## SHORT TASK:
Put the lines from the one with "country: IE" up to and including the one with "longitude: -6.4277" into a two-column CSV with the columns field and value. Use one row per line, and place each entry in its own quoted field with any line breaks turned into spaces.

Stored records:
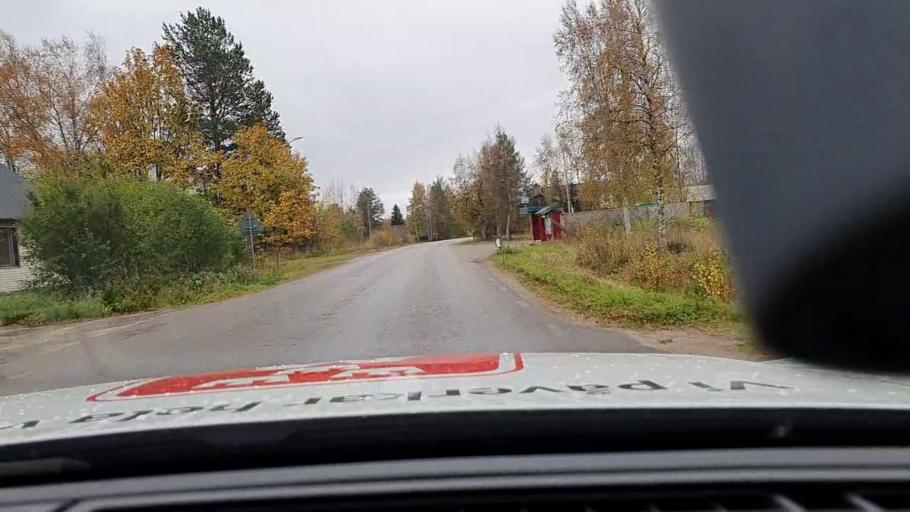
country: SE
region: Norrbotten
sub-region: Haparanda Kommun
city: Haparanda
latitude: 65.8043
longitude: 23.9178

...

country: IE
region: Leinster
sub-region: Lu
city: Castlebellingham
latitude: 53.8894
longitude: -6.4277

## OUTPUT FOR THIS TASK:
field,value
"country:","IE"
"region:","Leinster"
"sub-region:","Lu"
"city:","Castlebellingham"
"latitude:","53.8894"
"longitude:","-6.4277"